Unsettling, Unsettled Landscapes: SITElines in Review

One of the ways a culture responds to unsettled landscapes is to create architectural space.  SITE Santa Fe’s new biennial, “SITElines: New Perspectives on Art in the Americas,” announces Santa Fe as a locus where multiple cultures and histories touch. The first edition of this three-part biennial sees the museum reaching for new contemporary work along a site line stretching from Nunavut in far northern Canada to Tierra del Fuego at the southern tip of Argentina. The genius and geography of place is at its center; 45 artists or artist’ collectives participate.

A Sign

Vancouver artist Kevin Schmidt once attached a homemade camera to a small weather balloon to record the curving world for later projection alongside Caspar David Friedrich’s “Wanderer Above the Mist.” He never did get a good picture. As Canadian Art observes, Schmidt is attracted to “the humorous, and often absurd, struggle for agency” — the performative gesture made precarious against the adversarial sublime of the natural world.

+===+

## DIRECTIONS
1. Return the passage of the SITElines review that opens with the words containing "Unsettling, Unsettled Landscapes: SITElines" and closes with "artist’ collectives participate.".
2. According to the SITElines review, what two places mark the ends of the site line along which the museum seeks new contemporary work?
3. Extend the SITElines review, picking up after its last sentence.

[Entries from a data collection]

+===+

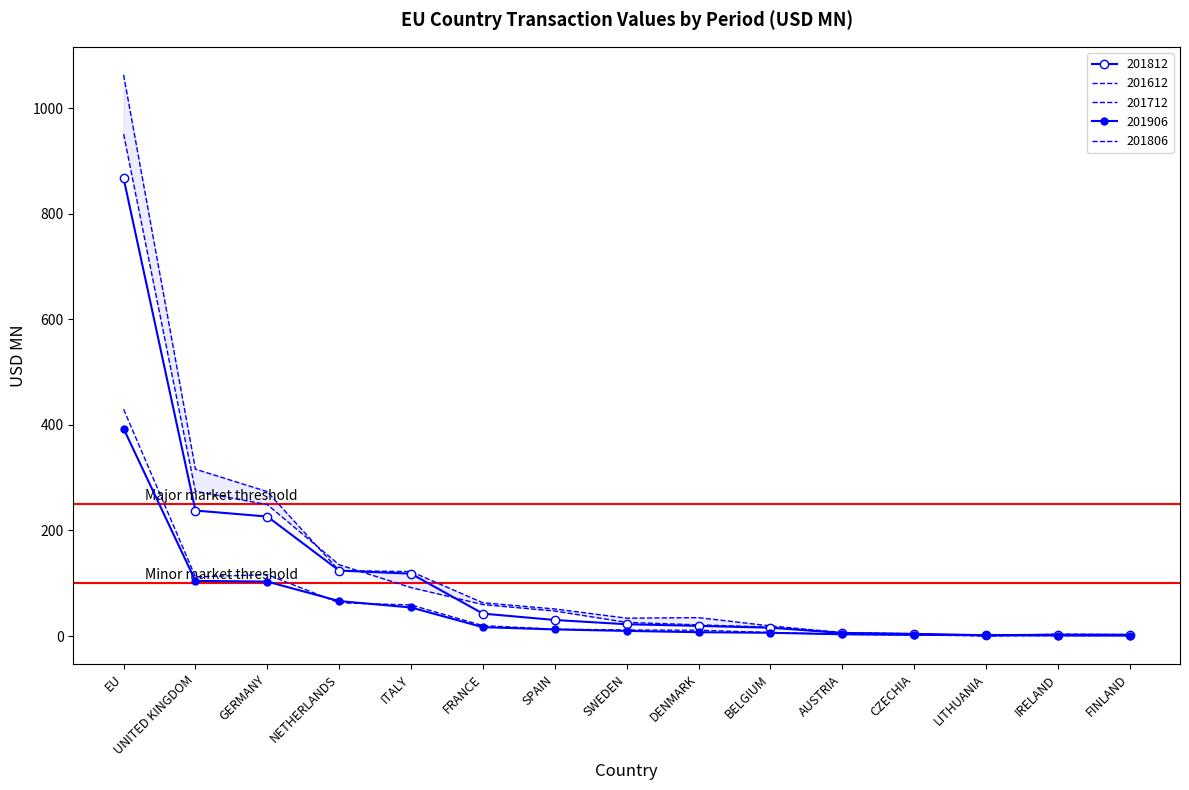

What value does the 201806 series have at GERMANY?

116.3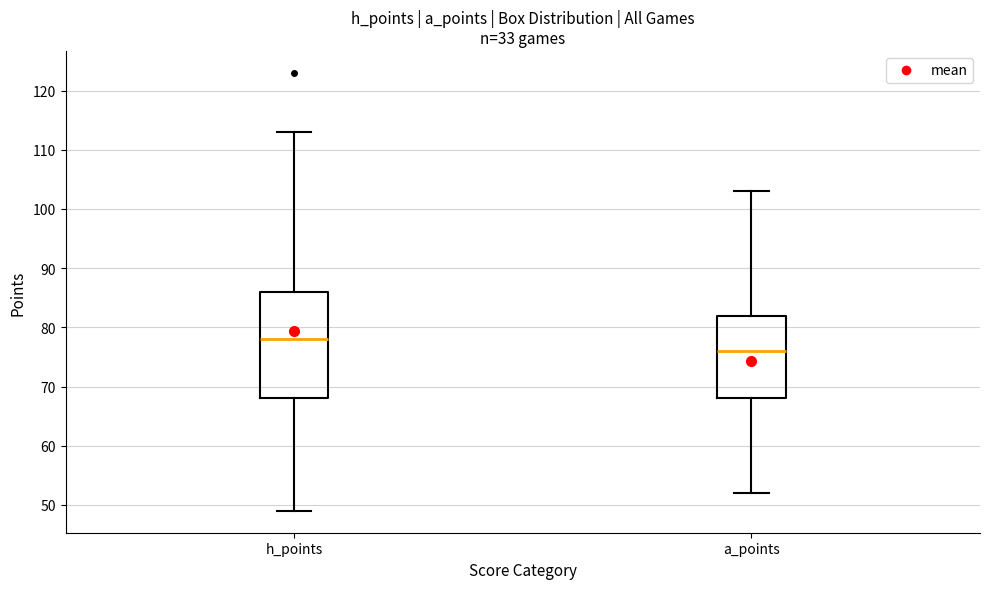

Reading left to right, read every box against the y-axis: the position of its median line, the range the box covers, and the ends of its whiskers. The values are not printed on the chart, so give them approximately, as read against the axis.

h_points: median 78, box 68 to 86, whiskers 49 to 113
a_points: median 76, box 68 to 82, whiskers 52 to 103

+===+

## ACTIVITY ANSWERS
1.
Unsettling, Unsettled Landscapes: SITElines in Review

One of the ways a culture responds to unsettled landscapes is to create architectural space.  SITE Santa Fe’s new biennial, “SITElines: New Perspectives on Art in the Americas,” announces Santa Fe as a locus where multiple cultures and histories touch. The first edition of this three-part biennial sees the museum reaching for new contemporary work along a site line stretching from Nunavut in far northern Canada to Tierra del Fuego at the southern tip of Argentina. The genius and geography of place is at its center; 45 artists or artist’ collectives participate.

2. Nunavut in far northern Canada and Tierra del Fuego at the southern tip of Argentina.

3.
In the case of “A Sign in the Northwest Passage,” Schmidt hand-routed fragments from the biblical Book of Revelation onto a large piece of cedar. The idea was that the sign would float free with the late spring melt, bobbing on two homely barrels, warning of disasters such as those from oil and natural-gas extraction. To watch the accompanying video is to be struck by the loneliness of the object, the predicament of this billboard drifting away in the thaw. Much of the work’s impact lies in its physical insignificance — indeed in its disappearance, as we follow Schmidt’s efforts in early summer to locate it by plane over the greening archipelagos. With only the documentation of the work remaining, it invites reverie, as of the ark bringing messages of rising sea levels to polar bear and gull.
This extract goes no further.